I have personally made at least a dozen attempts to get a response from Representative Conyers requesting an update on any correspondence regarding this letter, and whether he will use his newly-minted status to pursue the letter with more aggressive methods. Since the Representative is a diarist at this site, I am hopeful that he or one of his aides will respond to this with a diary, or, at least a comment.
N.B. This has nothing to do with having Impeachment proceedings tabled by the Democratic Majority, including Chairman Conyers. Investigations pursuant to an existing statute is not a political option, as Impeachment is. No, it is a duty to uphold the Constitution and statutes that the Congress have passed pursuant to it.
Further, these investigations need not be only against the President and the Vice-President.

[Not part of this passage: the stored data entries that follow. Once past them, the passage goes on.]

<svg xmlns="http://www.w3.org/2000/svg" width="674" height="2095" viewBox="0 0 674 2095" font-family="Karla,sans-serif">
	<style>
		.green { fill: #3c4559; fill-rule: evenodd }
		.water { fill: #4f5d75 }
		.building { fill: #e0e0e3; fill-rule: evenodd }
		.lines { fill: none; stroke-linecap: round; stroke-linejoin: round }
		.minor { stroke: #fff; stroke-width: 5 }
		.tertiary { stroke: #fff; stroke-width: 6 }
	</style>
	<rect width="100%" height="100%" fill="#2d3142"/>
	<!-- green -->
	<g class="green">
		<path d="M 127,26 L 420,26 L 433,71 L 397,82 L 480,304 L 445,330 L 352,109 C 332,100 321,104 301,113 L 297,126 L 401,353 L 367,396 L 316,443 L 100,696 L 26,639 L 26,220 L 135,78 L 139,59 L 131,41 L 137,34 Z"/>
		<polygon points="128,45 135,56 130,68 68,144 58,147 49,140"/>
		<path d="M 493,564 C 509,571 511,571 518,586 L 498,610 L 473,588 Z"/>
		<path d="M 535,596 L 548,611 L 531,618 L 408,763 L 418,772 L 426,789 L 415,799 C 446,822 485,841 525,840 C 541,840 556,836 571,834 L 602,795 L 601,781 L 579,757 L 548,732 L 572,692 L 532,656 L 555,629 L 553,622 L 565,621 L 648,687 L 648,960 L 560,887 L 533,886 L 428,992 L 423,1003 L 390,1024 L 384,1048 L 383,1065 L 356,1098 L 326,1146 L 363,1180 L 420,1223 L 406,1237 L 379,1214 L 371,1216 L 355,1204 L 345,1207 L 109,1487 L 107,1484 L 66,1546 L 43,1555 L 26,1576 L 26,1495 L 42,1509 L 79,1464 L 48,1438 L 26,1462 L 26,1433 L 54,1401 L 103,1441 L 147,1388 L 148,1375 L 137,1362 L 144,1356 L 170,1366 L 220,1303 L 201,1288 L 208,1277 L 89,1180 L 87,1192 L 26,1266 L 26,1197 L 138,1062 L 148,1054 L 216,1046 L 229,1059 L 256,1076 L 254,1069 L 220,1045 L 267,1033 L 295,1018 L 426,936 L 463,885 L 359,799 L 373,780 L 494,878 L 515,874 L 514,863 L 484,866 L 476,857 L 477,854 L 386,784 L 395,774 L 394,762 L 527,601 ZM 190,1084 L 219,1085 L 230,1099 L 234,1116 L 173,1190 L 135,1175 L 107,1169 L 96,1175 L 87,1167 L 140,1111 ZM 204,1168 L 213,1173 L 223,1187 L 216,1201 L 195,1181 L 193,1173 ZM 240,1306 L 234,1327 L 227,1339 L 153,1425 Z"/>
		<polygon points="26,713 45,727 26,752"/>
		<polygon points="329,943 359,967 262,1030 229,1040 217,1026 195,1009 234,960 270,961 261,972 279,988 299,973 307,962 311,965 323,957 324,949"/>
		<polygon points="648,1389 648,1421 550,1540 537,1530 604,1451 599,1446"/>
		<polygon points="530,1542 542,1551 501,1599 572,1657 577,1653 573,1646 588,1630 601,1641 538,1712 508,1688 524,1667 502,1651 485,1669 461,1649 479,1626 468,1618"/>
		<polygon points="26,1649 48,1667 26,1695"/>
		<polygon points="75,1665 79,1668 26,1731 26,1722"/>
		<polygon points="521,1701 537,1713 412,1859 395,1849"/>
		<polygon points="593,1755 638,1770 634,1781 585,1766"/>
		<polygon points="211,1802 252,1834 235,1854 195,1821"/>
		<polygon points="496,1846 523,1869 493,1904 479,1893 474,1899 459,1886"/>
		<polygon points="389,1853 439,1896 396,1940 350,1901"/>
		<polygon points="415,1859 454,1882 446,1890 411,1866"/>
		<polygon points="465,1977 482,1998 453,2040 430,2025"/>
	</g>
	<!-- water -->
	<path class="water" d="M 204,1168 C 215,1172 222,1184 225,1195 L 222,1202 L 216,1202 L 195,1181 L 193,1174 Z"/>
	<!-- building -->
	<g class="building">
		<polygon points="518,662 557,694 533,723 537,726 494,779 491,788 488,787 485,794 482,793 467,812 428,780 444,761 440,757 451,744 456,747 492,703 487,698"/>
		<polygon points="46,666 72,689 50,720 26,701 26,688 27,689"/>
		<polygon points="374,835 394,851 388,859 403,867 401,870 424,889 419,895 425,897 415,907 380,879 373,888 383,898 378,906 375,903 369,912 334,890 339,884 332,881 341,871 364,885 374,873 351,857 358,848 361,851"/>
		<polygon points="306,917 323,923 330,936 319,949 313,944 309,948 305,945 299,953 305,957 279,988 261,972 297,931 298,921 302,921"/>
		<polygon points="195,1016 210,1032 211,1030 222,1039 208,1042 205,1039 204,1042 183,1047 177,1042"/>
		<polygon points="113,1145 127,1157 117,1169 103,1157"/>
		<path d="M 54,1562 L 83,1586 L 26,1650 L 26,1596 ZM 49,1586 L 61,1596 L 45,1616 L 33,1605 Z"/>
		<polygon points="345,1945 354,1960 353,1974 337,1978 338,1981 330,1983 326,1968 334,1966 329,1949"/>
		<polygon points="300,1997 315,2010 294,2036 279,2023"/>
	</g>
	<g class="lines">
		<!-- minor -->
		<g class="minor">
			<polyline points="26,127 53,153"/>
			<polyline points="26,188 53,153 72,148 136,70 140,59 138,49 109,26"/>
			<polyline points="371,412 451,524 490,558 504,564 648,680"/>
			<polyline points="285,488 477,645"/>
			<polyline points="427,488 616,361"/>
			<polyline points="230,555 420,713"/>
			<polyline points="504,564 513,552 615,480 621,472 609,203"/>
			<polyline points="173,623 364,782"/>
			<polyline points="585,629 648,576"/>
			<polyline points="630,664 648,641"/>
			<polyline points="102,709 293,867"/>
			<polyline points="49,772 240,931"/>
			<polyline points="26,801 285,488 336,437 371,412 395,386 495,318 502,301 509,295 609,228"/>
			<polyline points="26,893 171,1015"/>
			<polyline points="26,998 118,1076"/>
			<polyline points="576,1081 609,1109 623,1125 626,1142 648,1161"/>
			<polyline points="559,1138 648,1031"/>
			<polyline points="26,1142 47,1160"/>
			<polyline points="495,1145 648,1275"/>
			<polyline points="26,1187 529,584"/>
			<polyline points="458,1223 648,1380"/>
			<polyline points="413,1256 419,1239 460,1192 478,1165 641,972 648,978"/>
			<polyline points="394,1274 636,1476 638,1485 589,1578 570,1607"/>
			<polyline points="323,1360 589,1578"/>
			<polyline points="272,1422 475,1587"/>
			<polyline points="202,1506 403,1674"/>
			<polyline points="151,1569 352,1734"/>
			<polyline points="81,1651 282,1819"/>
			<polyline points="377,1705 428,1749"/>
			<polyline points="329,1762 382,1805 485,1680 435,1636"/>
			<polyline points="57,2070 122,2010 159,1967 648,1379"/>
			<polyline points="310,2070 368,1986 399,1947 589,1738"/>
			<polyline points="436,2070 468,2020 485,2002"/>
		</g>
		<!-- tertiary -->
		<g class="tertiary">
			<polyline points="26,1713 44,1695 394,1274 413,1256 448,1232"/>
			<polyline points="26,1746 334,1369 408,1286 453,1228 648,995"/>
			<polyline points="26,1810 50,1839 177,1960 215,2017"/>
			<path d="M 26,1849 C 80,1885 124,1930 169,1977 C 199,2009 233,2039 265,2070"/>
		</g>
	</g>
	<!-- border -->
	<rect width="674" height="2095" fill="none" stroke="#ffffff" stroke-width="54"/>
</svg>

They would lead to the Attorney General Gonzalez; his assistants at the Justice Department, former such as John Yoo, and present; Former Defense Secretary Rumsfeld, and the military generals who violated the statute.
If this letter was written in earnest last year, and was co-signed by fifty members of Congress, the Chairman Conyers ought to be obliged to pursue the matter now that he is the Chairman of the Committee charged with the matter. To do otherwise, to do nothing, is giving a de facto pardon the senior Bush Administration officials. Is that what we fought so hard to achieve with a Democratic majority? This voter certainly did not do so.